À Port-au-Prince, la mort n’effraie pas, elle se célèbre. Samedi, les rues de la capitale haïtienne ont vibré au rythme des tambours, des chants et des couleurs violettes, symboles des esprits Gede. En plein chaos politique et social, des centaines de fidèles se sont rassemblés pour honorer leurs ancêtres lors du festival annuel du vodou, célébrant le jour des morts.
Une communion avec les esprits
Le cœur du rituel repose sur Gede, l’esprit espiègle et gardien du passage entre les vivants et les morts. Autour des tombes, les fidèles dansent, boivent du rhum, se couvrent de piments et versent du café noir sur la terre. Chaque geste porte une signification : attirer la protection des esprits, conjurer la malchance, ou encore manifester la gratitude envers les défunts. Les offrandes – plantains, poisson, pain, avocats – forment une table symbolique où les mondes visible et invisible se rencontrent.
Héritage africain et foi résistante
Né au XVIe siècle de la fusion entre le catholicisme imposé et les cultes africains, le vodou demeure aujourd’hui le cœur spirituel d’Haïti. Derrière les rituels colorés se cache une philosophie : celle d’un peuple qui, depuis l’esclavage, a fait de la foi un espace de résistance. Le vodou n’est pas seulement une religion, il est un langage de mémoire, un lien vivant entre les générations.
Une célébration face au désespoir
Mais cette année, la ferveur des fidèles s’élève dans un climat de terreur. Près de 90 % de Port-au-Prince est sous contrôle de gangs armés, laissant la population à la merci de la violence et du désespoir.
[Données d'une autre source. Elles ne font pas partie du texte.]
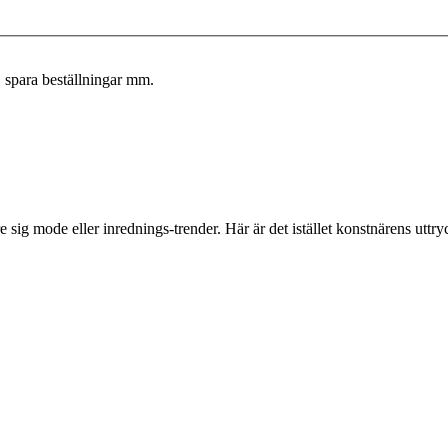
, spara beställningar mm.
e sig mode eller inrednings-trender. Här är det istället konstnärens uttry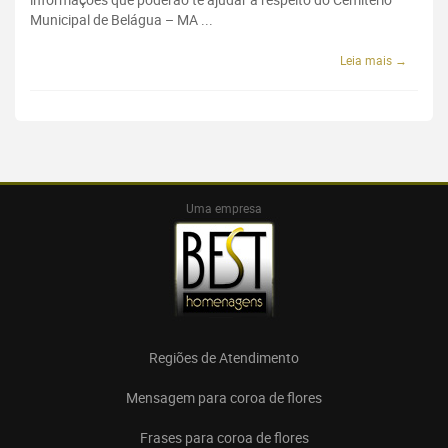
Municipal de Belágua – MA ...
Leia mais →
Uma empresa
Regiões de Atendimento
Mensagem para coroa de flores
Frases para coroa de flores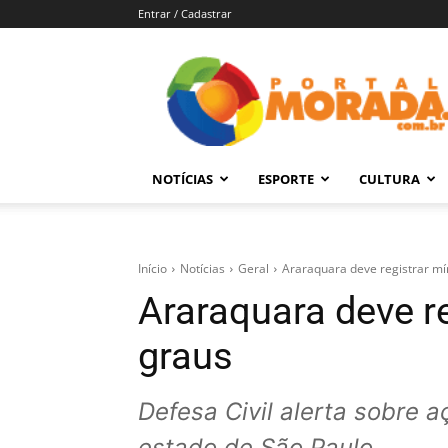
Entrar / Cadastrar
Portal
Morada
–
Notícias
de
NOTÍCIAS
ESPORTE
CULTURA
Araraquara
e
Região
Início
Notícias
Geral
Araraquara deve registrar mí
Araraquara deve r
graus
Defesa Civil alerta sobre a
estado de São Paulo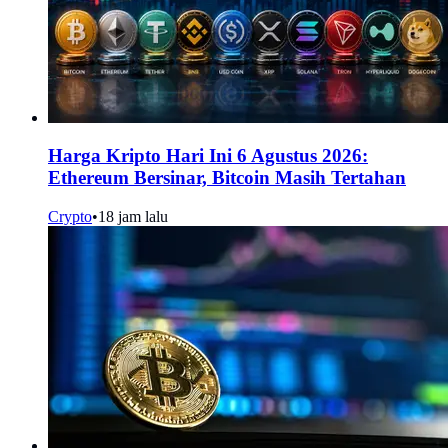
Harga Kripto Hari Ini 6 Agustus 2026:
Ethereum Bersinar, Bitcoin Masih Tertahan
Crypto
•
18 jam lalu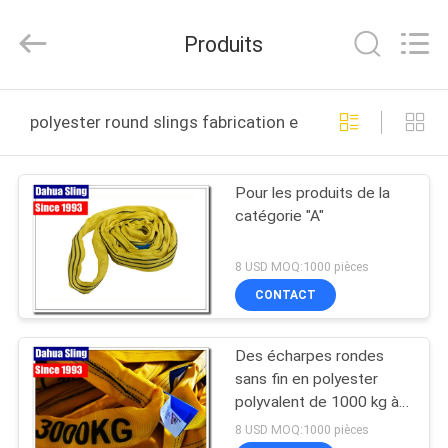
Knit
Co.,
Ltd..
Produits
All
Rights
Reserved.
Developed
by
MAISON
ECER
polyester round slings fabrication en ligne
PRODUITS
Pour les produits de la
catégorie "A"
AU
SUJET
8 USD MOQ:1000 pièces
DE
CONTACT
NOUS
Des écharpes rondes
sans fin en polyester
VISITE
polyvalent de 1000 kg à
100 000 kg
D'USINE
8 USD MOQ:1000 pièces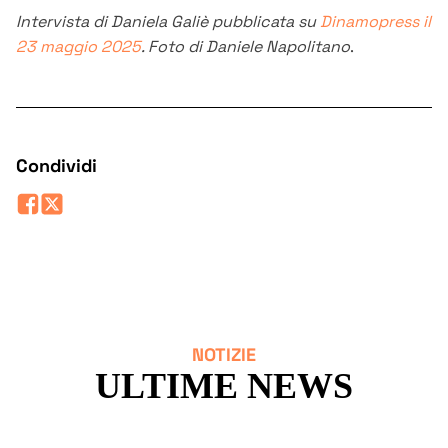
Intervista di Daniela Galiè pubblicata su
Dinamopress il
23 maggio 2025
. Foto di Daniele Napolitano
.
Condividi
NOTIZIE
ULTIME NEWS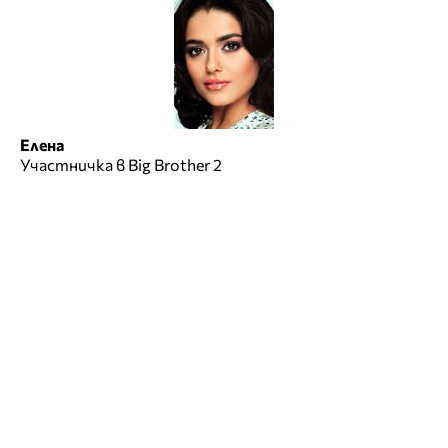
Елена
Участничка в Big Brother 2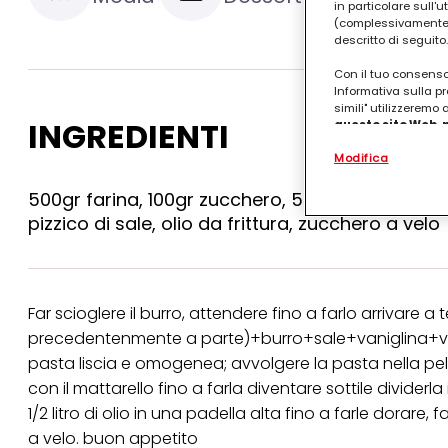
in particolare sull'
(complessivamente “
descritto di seguito.
Con il tuo consenso,
Informativa sulla pr
simili" utilizzeremo
INGREDIENTI
questo sito Web, p
personalizzato
. 
Modifica
(rispettivamente dell
terzi, conservare le
arricchiti con dati o
500gr farina, 100gr zucchero, 50gr burro, 3 uova
particolare per visu
pizzico di sale, olio da frittura, zucchero a velo
identificati) su ques
misurare e ottimizz
Puoi trovare maggior
collegata nel piè di 
Far scioglere il burro, attendere fino a farlo arriva
qualsiasi momento co
collegata nel piè di 
precedentenmente a parte)+burro+sale+vaniglina+vino
periodo di conserva
pasta liscia e omogenea; avvolgere la pasta nella pellic
"modifica" di seguito
con il mattarello fino a farla diventare sottile dividerl
Se fai clic su "Modif
1/2 litro di olio in una padella alta fino a farle dorare
per uno o più degli 
tuoi dati personali p
a velo. buon appetito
Malgré tout, le festival du jour des morts a offert une parenthèse de fraternité, rappelant que, même dans la peur, la culture et la foi peuvent encore unir un peuple meurtri.
Dans la lumière tremblante des bougies et les effluves du rhum versé à terre, Haïti continue d’honorer ses morts – et de prouver que la vie, malgré tout, persiste.